Le manque de farine, de lait, de linge, de bois, auquel les chefs essayaient de pallier par des promesses brûlantes de bonheur universel à venir, l’exiguïté des demeures, l’obligation incombant à chacun de travailler dur pour gagner une nourriture insuffisante, la nationalisation des biens, l’avilissement du papier-monnaie qui avait ramené tout le monde à une égale pauvreté, les emprisonnements arbitraires, la fin des traditions, la volonté de donner à la terre entière l’exemple d’un ordre nouveau, l’impuissance de maintenir même les progrès de la vieille civilisation, la perpétuelle transformation des décrets et des lois, créaient dans le pays un ensemble social dont il me paraissait délicat, intrinsèquement ou relativement, de juger la valeur. A Moscou, ville des assiettes dépareillées, des meubles trop grands pour des logements trop petits, des tableaux sans cadre, ville sans jeunesse insouciante, sans superflu, mais énivrée d’indépendance, ville des couples désassortis, et réassortis après d’affreux drames, il n’y a plus rien que la Révolution.
– Et il ne nous reste qu’elle, me disait l’un de ceux qui l’avaient faite.
La hantise d’un désastre me poursuivait.
Je pensais qu’Alexandra Kollontai m’orienterait, en m’indiquant les lois générales qui, quand même, devaient ordonner ces essentiels déplacements et régir l’indispensable morale.
Alexandra Kollontai !
De beaux yeux bleus, un teint coloré, des cheveux grisonnants coupés en frange sur le front, une intelligence de feu, de la grâce dans le sourire avec la force épanouie de celles qui ont vécu, mais qui ne connaissent pas la vieillissé, une conquérante – voilà la femme.

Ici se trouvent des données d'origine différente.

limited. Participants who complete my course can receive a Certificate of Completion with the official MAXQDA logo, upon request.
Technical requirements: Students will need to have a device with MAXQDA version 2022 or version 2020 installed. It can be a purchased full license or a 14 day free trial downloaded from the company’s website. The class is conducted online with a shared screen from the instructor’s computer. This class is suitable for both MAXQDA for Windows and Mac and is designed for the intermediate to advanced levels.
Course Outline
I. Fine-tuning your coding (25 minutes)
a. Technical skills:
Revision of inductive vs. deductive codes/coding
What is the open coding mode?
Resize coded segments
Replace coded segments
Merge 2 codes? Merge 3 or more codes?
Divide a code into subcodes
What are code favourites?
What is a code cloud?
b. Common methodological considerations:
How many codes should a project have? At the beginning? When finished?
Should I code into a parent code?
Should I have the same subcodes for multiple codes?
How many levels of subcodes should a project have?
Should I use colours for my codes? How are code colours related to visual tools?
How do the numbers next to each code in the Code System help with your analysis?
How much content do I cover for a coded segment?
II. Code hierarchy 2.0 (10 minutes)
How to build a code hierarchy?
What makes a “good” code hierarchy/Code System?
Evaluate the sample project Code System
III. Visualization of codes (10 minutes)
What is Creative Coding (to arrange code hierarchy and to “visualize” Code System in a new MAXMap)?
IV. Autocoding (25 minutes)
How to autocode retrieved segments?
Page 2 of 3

Organisatrice clandestine des ouvrières russes dès le début du siècle, collaboratrice des sociaux-démocrates allemands au cours des années d’exil, participante à la grève des ménagères en août-septembre 1911 à Passy, aux Batignolles, aux Buttes-Chaumont, à Asnières agitatrice aussi en Belgique, en Suède, en Norvège, en Danemark, aux Etats-Unis avant la guerre ; arrêtée en Allemagne dès les premiers jours d’août 1914, et passant en Suède grâce à l’intervention de Karl Liebknecht; expulsée de Suède, surveillée en Danemark, appelée en Amérique par les socialistes d’extrême-gauche et y parlant dans 81 cités contre la guerre nationale, mais pour la guerre civile rentrant en Russie à la chute du tsarisme, adversaire de Kerenski, qui l’enferme, mais n’a pas le loisir d’instruire son procès, commissaire du peuple à l’Assistance publique dès l’avènement du bolchevisme, démissionnaire lors de Brest-Litowsk, faute d’admettre la paix avec les impérialistes allemands chargée, en 1919, de la propagande en Ukraine, à la tête actuellement du mouvement des femmes communistes et en opposition avec « la nouvelle politique de Lénine » voilà la révolutionnaire.

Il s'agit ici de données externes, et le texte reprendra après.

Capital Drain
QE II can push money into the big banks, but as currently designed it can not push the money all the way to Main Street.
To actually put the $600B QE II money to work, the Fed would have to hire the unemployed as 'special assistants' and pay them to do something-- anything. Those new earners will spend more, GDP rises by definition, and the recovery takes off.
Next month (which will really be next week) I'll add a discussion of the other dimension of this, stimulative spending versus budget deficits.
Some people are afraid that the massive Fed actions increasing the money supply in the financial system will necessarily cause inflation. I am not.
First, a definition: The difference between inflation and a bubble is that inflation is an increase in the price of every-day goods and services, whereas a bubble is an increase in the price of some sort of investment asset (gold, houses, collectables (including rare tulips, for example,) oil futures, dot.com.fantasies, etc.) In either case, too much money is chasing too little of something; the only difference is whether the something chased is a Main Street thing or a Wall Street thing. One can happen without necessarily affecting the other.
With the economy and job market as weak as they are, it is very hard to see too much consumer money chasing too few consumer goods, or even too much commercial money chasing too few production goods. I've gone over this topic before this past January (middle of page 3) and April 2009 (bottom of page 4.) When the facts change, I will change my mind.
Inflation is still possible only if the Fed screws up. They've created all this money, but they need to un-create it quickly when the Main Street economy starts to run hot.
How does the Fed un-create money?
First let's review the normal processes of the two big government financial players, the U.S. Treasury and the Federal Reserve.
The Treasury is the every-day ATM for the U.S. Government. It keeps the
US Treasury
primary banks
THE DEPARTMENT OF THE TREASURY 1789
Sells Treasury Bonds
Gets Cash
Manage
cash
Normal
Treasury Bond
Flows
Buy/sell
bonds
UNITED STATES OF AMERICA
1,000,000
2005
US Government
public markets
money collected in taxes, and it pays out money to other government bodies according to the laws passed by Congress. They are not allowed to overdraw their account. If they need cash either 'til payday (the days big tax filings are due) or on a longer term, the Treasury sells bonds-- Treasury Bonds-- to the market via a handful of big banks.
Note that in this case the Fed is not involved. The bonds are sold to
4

Son entourage ? Pour une part des collaboratrices sérieuses qui mettent leur compétence professionnelle et leur dévouement au service des institutions sociales créées par la réformatrice, pour une autre, des mégères qui, sous couleur d’obéissance à l’idéal nouveau, se livrent aux, pires extravagances ou qui, d’une voix fanatisée niaient la criante détresse d’autrui.
Ses idées ? Quoiqu’elles aient négligé absolument les faits humains, et qu’elles n’aient oublié qu’une chose en voulant transformer la société, à savoir cette société elle-même, il faut les exposer aussi exactement que possible.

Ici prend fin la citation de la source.